Tussenliggende filamenten zijn een hoofdbestanddeel van het cytoskelet, hoewel ze niet bij alle eukaryoten worden aangetroffen en bij schimmels en planten afwezig zijn. Deze filamenten, die zich over het gehele cytoplasma en de binnenste kernmembraan uitstrekken, zijn samengesteld uit een grote familie van eiwitten die grofweg in vijf klassen kunnen worden ingedeeld.
IF-assemblage begint met het vouwen van IF-eiwitten tot een geconserveerde alfa-helicale staafvorm, gevolgd door een reeks polymerisatie- en annealing-gebeurtenissen die leiden tot de vorming van filamenten met een doorsnede van ruwweg 8 tot 12 nm. Verschillende IF-combinaties worden aangetroffen in verschillende celtypes, maar niet alle IF-klassen zullen met elkaar interageren. In tegenstelling tot andere cytoskeletale componenten (bv. actinefilamenten, microtubuli) zijn intermediaire filamenten niet polair, stabieler en binden hun samenstellende subeenheden geen nucleotiden (zoals ATP) (zoals besproken in ).
Een groot aantal laterale interacties en minder longitudinale interacties tussen de samenstellende protofilamenten binnen een IF zorgen voor een hoge treksterkte en maken IF’s bestand tegen compressie-, buig-, verdraaiings- en uitrekkrachten. (B) Microtubuli hebben meer longitudinale interacties tussen samenstellende tubulinedimeren binnen protofilamenten en minder laterale interacties tussen protofilamenten. De stabiele longitudinale interacties binnen individuele protofilamenten bevorderen de stijfheid binnen microtubuli, waardoor ze bestand zijn tegen buig- en samendrukkingskrachten. De zwakkere laterale interacties tussen protofilamenten daarentegen zijn gevoelig voor breuk wanneer ze onder druk komen te staan door verdraaiingskrachten.

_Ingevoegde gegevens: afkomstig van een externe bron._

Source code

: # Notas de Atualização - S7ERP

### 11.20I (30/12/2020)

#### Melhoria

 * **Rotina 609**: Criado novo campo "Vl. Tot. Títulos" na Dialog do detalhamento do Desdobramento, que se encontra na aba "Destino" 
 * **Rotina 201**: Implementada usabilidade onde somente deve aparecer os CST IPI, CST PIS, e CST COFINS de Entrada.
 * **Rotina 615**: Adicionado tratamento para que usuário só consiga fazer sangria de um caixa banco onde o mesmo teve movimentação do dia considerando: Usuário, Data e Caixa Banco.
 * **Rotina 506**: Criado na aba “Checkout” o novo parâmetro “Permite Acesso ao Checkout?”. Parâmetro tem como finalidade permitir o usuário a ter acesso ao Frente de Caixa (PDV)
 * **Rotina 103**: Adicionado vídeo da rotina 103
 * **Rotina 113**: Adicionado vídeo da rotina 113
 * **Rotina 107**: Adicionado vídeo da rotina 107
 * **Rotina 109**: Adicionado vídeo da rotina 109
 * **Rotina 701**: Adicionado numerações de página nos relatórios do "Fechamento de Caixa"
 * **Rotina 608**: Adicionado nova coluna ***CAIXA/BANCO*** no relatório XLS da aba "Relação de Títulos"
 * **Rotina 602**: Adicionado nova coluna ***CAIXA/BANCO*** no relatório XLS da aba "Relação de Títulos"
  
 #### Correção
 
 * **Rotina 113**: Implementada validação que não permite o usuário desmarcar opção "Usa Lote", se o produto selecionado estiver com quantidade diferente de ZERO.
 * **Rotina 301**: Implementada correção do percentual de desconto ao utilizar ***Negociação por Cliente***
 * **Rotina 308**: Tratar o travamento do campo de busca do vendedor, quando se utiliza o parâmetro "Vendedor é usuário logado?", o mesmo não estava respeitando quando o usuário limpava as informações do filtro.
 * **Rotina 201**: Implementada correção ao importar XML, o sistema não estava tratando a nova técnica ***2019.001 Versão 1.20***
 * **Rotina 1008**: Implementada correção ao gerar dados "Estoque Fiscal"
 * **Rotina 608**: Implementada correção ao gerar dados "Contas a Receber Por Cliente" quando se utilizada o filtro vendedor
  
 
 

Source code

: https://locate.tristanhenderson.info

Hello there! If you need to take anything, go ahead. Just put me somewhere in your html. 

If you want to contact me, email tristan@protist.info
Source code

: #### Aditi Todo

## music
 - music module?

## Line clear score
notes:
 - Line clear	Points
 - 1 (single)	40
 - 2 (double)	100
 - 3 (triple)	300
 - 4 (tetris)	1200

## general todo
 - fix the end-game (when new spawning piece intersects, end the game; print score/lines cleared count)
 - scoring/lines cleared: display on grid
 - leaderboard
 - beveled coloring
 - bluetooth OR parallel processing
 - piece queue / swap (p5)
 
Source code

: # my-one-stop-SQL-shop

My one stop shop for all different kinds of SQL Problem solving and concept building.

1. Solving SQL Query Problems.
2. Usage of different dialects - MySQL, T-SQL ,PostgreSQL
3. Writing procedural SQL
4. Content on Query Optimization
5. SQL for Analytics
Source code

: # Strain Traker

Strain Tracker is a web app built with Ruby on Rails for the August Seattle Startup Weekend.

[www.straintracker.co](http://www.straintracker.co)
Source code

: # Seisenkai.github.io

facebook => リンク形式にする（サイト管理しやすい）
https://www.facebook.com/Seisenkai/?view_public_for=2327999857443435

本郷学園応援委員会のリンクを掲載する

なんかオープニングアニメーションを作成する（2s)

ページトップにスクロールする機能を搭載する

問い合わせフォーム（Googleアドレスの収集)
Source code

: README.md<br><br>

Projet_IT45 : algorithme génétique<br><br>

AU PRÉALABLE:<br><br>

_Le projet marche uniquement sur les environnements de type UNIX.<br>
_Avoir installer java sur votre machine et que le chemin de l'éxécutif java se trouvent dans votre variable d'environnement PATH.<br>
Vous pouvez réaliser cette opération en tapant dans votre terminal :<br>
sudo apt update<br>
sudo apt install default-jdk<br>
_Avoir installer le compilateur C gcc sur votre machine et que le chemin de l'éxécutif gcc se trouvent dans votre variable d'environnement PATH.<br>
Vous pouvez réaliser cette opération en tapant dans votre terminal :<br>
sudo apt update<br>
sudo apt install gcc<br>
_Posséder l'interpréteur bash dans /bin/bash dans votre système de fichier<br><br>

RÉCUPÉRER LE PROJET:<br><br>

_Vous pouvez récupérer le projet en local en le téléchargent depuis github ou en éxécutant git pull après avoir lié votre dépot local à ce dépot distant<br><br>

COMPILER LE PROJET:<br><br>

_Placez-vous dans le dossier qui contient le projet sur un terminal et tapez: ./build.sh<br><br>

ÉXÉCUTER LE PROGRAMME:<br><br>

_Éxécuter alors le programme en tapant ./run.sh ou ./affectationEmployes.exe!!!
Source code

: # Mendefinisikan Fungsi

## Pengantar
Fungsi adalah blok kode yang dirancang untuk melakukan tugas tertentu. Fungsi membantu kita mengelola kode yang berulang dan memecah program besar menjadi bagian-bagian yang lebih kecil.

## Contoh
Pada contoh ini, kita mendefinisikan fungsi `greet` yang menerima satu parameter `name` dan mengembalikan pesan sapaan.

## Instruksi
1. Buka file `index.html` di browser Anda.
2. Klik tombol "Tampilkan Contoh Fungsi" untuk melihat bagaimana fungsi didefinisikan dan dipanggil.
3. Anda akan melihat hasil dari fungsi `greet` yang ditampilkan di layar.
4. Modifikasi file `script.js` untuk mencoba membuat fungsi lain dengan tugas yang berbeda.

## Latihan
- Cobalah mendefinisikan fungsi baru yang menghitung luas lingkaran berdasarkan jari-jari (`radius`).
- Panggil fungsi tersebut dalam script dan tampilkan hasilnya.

Wat is de functie van intermediaire filamenten?
Door de hechte associatie tussen protofilamenten hebben intermediaire filamenten een hoge treksterkte. Daardoor zijn ze de meest stabiele component van het cytoskelet. Intermediaire filamenten worden daarom aangetroffen in bijzonder duurzame structuren zoals haar, schubben en vingernagels.
De belangrijkste functie van intermediaire filamenten is het tot stand brengen van celcohesie en het voorkomen van acute breuken van epitheliale celplaten onder spanning. Dit wordt mogelijk gemaakt door uitgebreide interacties tussen de samenstellende protofilamenten van een intermediair filament, die de weerstand tegen compressie, verdraaiing, uitrekking en buigkrachten verhogen. Dankzij deze eigenschappen kunnen intermediaire filamenten ook de verlengde axonen van zenuwcellen helpen stabiliseren, en de binnenzijde van het kernomhulsel bekleden, waar ze het DNA van de cel helpen omhullen en beschermen.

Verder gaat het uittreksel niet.